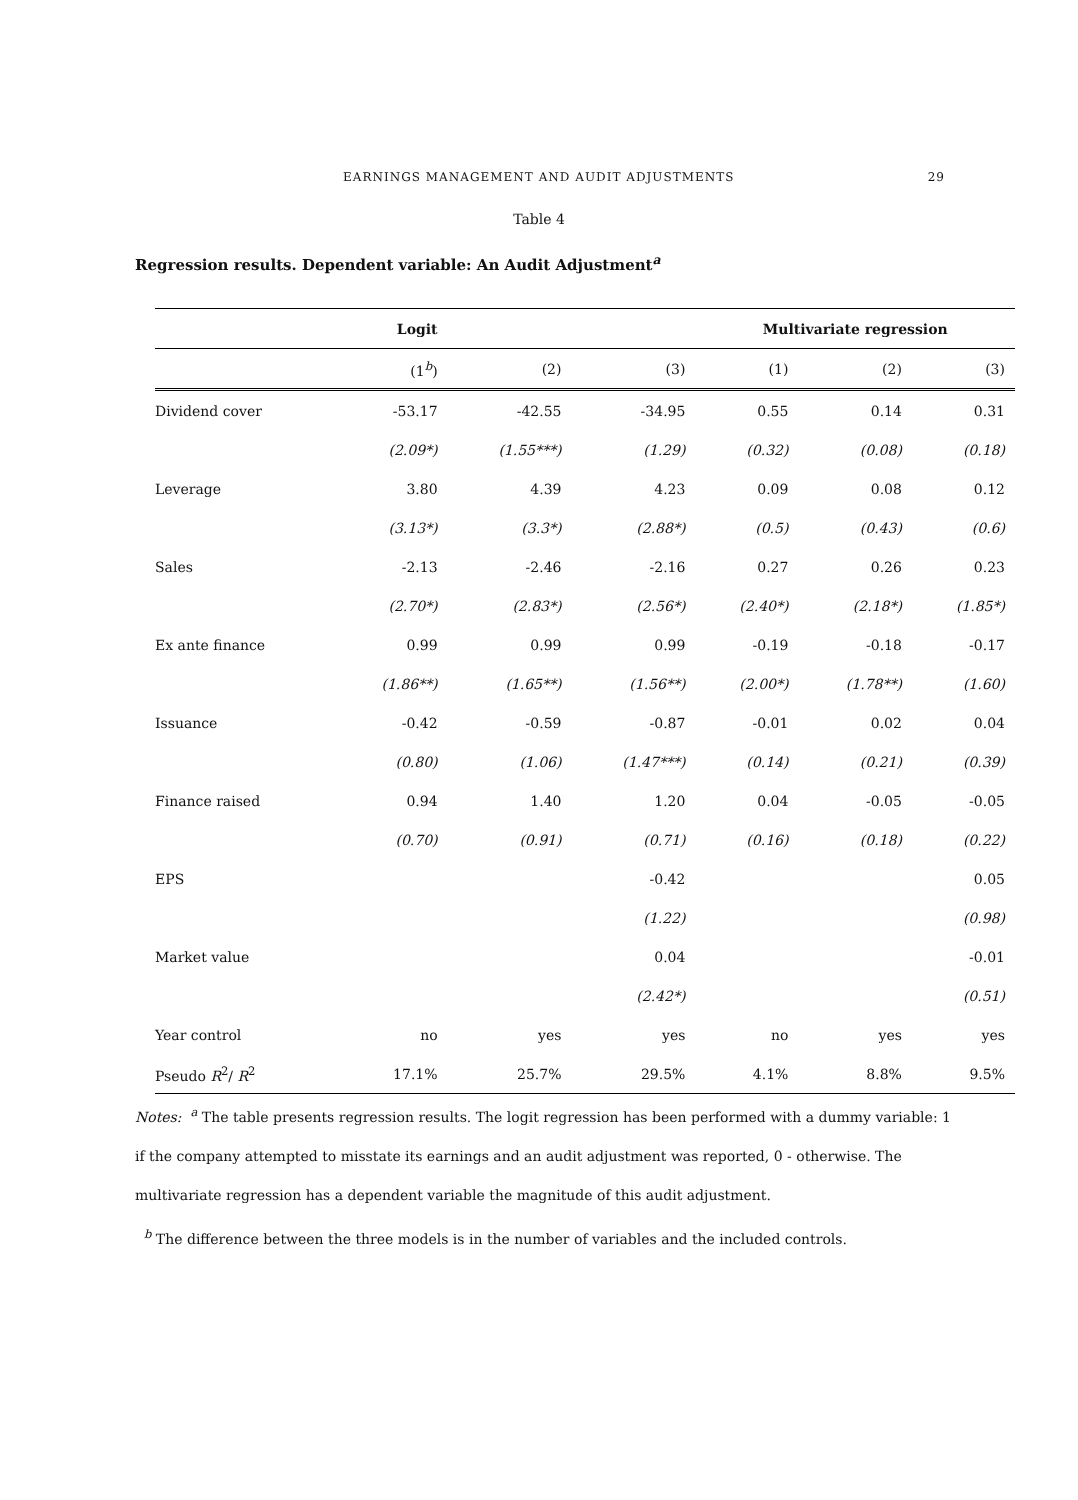EARNINGS MANAGEMENT AND AUDIT ADJUSTMENTS 29
Table 4
Regression results. Dependent variable: An Audit Adjustment<sup>a</sup>
| | Logit | | | Multivariate regression | | |
| --- | --- | --- | --- | --- | --- | --- |
| | (1<sup>b</sup>) | (2) | (3) | (1) | (2) | (3) |
| Dividend cover | -53.17 | -42.55 | -34.95 | 0.55 | 0.14 | 0.31 |
| | (2.09*) | (1.55***) | (1.29) | (0.32) | (0.08) | (0.18) |
| Leverage | 3.80 | 4.39 | 4.23 | 0.09 | 0.08 | 0.12 |
| | (3.13*) | (3.3*) | (2.88*) | (0.5) | (0.43) | (0.6) |
| Sales | -2.13 | -2.46 | -2.16 | 0.27 | 0.26 | 0.23 |
| | (2.70*) | (2.83*) | (2.56*) | (2.40*) | (2.18*) | (1.85*) |
| Ex ante finance | 0.99 | 0.99 | 0.99 | -0.19 | -0.18 | -0.17 |
| | (1.86**) | (1.65**) | (1.56**) | (2.00*) | (1.78**) | (1.60) |
| Issuance | -0.42 | -0.59 | -0.87 | -0.01 | 0.02 | 0.04 |
| | (0.80) | (1.06) | (1.47***) | (0.14) | (0.21) | (0.39) |
| Finance raised | 0.94 | 1.40 | 1.20 | 0.04 | -0.05 | -0.05 |
| | (0.70) | (0.91) | (0.71) | (0.16) | (0.18) | (0.22) |
| EPS | | | -0.42 | | | 0.05 |
| | | | (1.22) | | | (0.98) |
| Market value | | | 0.04 | | | -0.01 |
| | | | (2.42*) | | | (0.51) |
| Year control | no | yes | yes | no | yes | yes |
| Pseudo R<sup>2</sup>/ R<sup>2</sup> | 17.1% | 25.7% | 29.5% | 4.1% | 8.8% | 9.5% |
Notes: <sup>a</sup> The table presents regression results. The logit regression has been performed with a dummy variable: 1 if the company attempted to misstate its earnings and an audit adjustment was reported, 0 - otherwise. The multivariate regression has a dependent variable the magnitude of this audit adjustment.
<sup>b</sup> The difference between the three models is in the number of variables and the included controls.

• [What you need to do]
With the pictures omitted, repeat the full set of records above exactly.

• [Written answer]
EARNINGS MANAGEMENT AND AUDIT ADJUSTMENTS 29
Table 4
Regression results. Dependent variable: An Audit Adjustment<sup>a</sup>
| | Logit | | | Multivariate regression | | |
| --- | --- | --- | --- | --- | --- | --- |
| | (1<sup>b</sup>) | (2) | (3) | (1) | (2) | (3) |
| Dividend cover | -53.17 | -42.55 | -34.95 | 0.55 | 0.14 | 0.31 |
| | (2.09*) | (1.55***) | (1.29) | (0.32) | (0.08) | (0.18) |
| Leverage | 3.80 | 4.39 | 4.23 | 0.09 | 0.08 | 0.12 |
| | (3.13*) | (3.3*) | (2.88*) | (0.5) | (0.43) | (0.6) |
| Sales | -2.13 | -2.46 | -2.16 | 0.27 | 0.26 | 0.23 |
| | (2.70*) | (2.83*) | (2.56*) | (2.40*) | (2.18*) | (1.85*) |
| Ex ante finance | 0.99 | 0.99 | 0.99 | -0.19 | -0.18 | -0.17 |
| | (1.86**) | (1.65**) | (1.56**) | (2.00*) | (1.78**) | (1.60) |
| Issuance | -0.42 | -0.59 | -0.87 | -0.01 | 0.02 | 0.04 |
| | (0.80) | (1.06) | (1.47***) | (0.14) | (0.21) | (0.39) |
| Finance raised | 0.94 | 1.40 | 1.20 | 0.04 | -0.05 | -0.05 |
| | (0.70) | (0.91) | (0.71) | (0.16) | (0.18) | (0.22) |
| EPS | | | -0.42 | | | 0.05 |
| | | | (1.22) | | | (0.98) |
| Market value | | | 0.04 | | | -0.01 |
| | | | (2.42*) | | | (0.51) |
| Year control | no | yes | yes | no | yes | yes |
| Pseudo R<sup>2</sup>/ R<sup>2</sup> | 17.1% | 25.7% | 29.5% | 4.1% | 8.8% | 9.5% |
Notes: <sup>a</sup> The table presents regression results. The logit regression has been performed with a dummy variable: 1 if the company attempted to misstate its earnings and an audit adjustment was reported, 0 - otherwise. The multivariate regression has a dependent variable the magnitude of this audit adjustment.
<sup>b</sup> The difference between the three models is in the number of variables and the included controls.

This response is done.